Jul or jol is the term used for the Christmas holiday season in Norway. Originally, “jul” (or “jol”) was the name of a month in the old Germanic calendar, corresponding roughly to the time from mid-December through mid-January, and the concept of “jul” as a period of time rather than a specific event, prevails in Norway.
Whereas the start of “jul” proper is announced by the chiming of church bells throughout the country in the afternoon of December 24, it is more accurate to describe the season five week event, consisting of five phases: Advent, Julaften, Romjul, Nyttår, and Holy Three Kings’ Day (Epiphany), which is the thirteenth, and final day of the season.
The modern day celebration is largely based on the Church year, but has retain several pre-Reformation and pre-Christian elements.
The main event in Norway, is Christmas Eve (joleftan/julaften) , when the main Christmas meal is served and gifts are exchanged.
On Christmas Eve, traditional dishes are served, based regional differences in cuisine and accessibility.
In Western Norway and Northern Norway, Pinnekjøt(t) (steamed, salted and dried ribs of mutton) is the more common dish, whereas in Eastern Norway, pork rib roast is more common.
Other traditional foods exist as well, without enjoying the same amount of popularity, such as Smalahove (mutton head), Lutefisk, fresh boiled cod, rakfisk, medisterkaker and medisterpølser (dumplings and sausages made of minced pork meat), and more recently turkey.
Eating porridge, a one-time staple of Norwegian cuisine, with a single almond in it, is a widespread custom, and whoever gets the almond wins a prize. A bowl of porridge is, according to tradition, also put out to the unpredictable Nissen, the Norwegian equivalent of a guardian spirit.
Brewing is closely associated with the preparations for the Yule season, and most Norwegian breweries release a traditional beer, juleøl, which is darker, stronger and has more flavour than the common Norwegian lagers. Breweries also produce a special soda, known as julebrus. Akvavit is also a common digestif to accompany the heavy, and often fatty, meals.
Tradition prescribes seven kinds of julekaker or jolekakor, pastries and coffee bread associated with Christmas. However, no authoritative list exists, and there are great variations. Ginger bread and ginger bread houses are common, and decorated with sugar frosting, ginger bread cookies are sometimes used for decorating windows and the Christmas tree as well.
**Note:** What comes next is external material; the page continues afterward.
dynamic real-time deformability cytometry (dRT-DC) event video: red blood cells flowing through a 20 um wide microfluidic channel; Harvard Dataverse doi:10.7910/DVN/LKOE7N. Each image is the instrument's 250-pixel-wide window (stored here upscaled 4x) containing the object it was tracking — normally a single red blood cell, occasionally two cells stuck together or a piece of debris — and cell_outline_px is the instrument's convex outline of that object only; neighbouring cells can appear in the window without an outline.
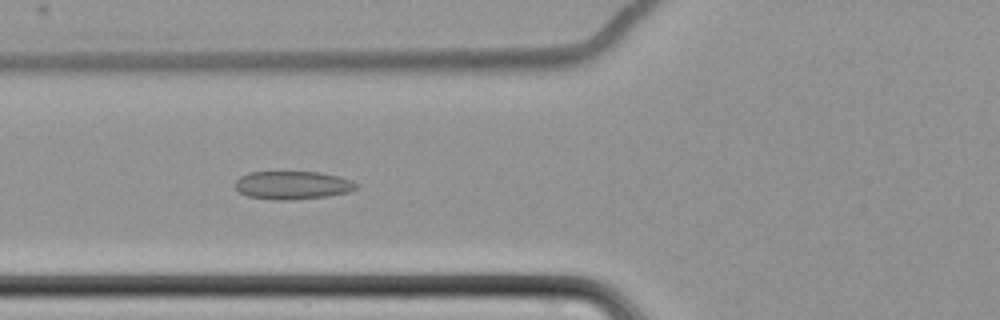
{"species": "common noctule bat (a hibernating species)", "species_latin": "Nyctalus noctula", "temperature_condition": "cold", "stored_images_in_passage": 63, "camera_frame_rate_fps": 3000, "um_per_image_px": 0.085, "animal": {"sex": "female", "body_mass_g": 22.7, "forearm_length_mm": 54.2}, "frame": {"image": 1, "passage_image": 28, "time_ms": 9.0, "image_size_px": [1000, 320], "cell_outline_px": [[356, 188], [348, 192], [328, 196], [288, 200], [276, 200], [248, 196], [240, 192], [236, 188], [236, 180], [240, 176], [248, 172], [320, 172], [340, 176], [352, 180], [356, 184]], "centroid_in_image_um": [24.87, 15.73], "position_along_channel_um": 100.9, "area_um2": 19.83}}
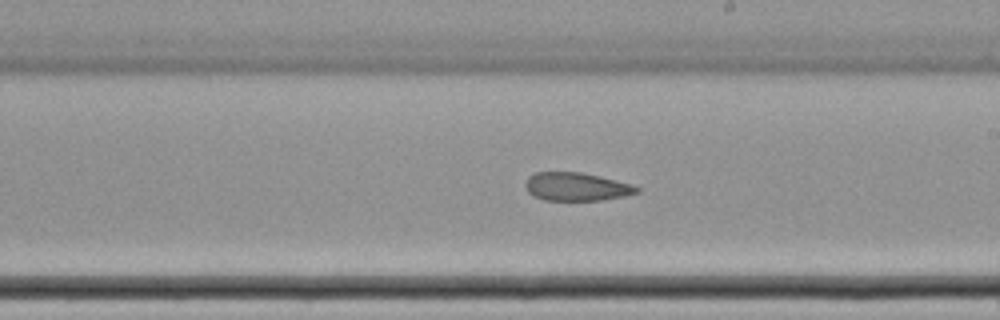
{"frame": {"image": 2, "passage_image": 40, "time_ms": 13.0, "image_size_px": [1000, 320], "cell_outline_px": [[640, 192], [624, 196], [604, 200], [544, 200], [532, 196], [528, 192], [524, 184], [528, 176], [536, 172], [580, 172], [600, 176], [632, 184], [640, 188]], "centroid_in_image_um": [48.99, 15.87], "position_along_channel_um": 240.0, "area_um2": 18.5}}
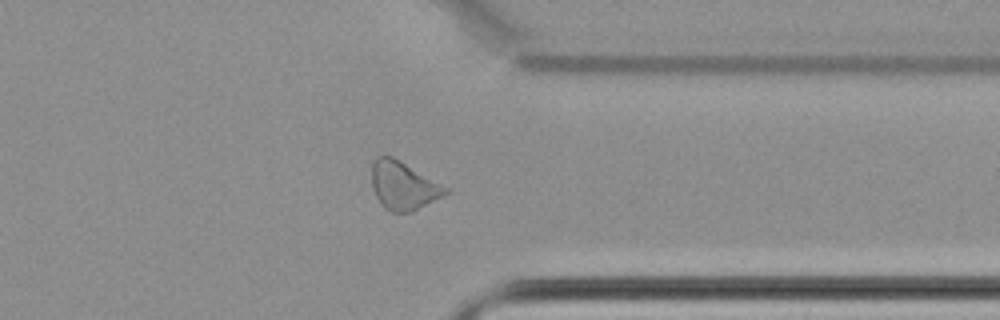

An old tradition, perhaps with reference to the Wild Hunt, is for children to dress up and pay visits to neighbors, where they receive candy, nuts and clementines in return for singing Christmas carols. Traditions vary throughout the country, and some places children do this between Julaften and New Year's Eve, and in other places, only on New Year's Eve. Sometimes adults also dress up as well, but instead of receiving treats, they are given a snaps.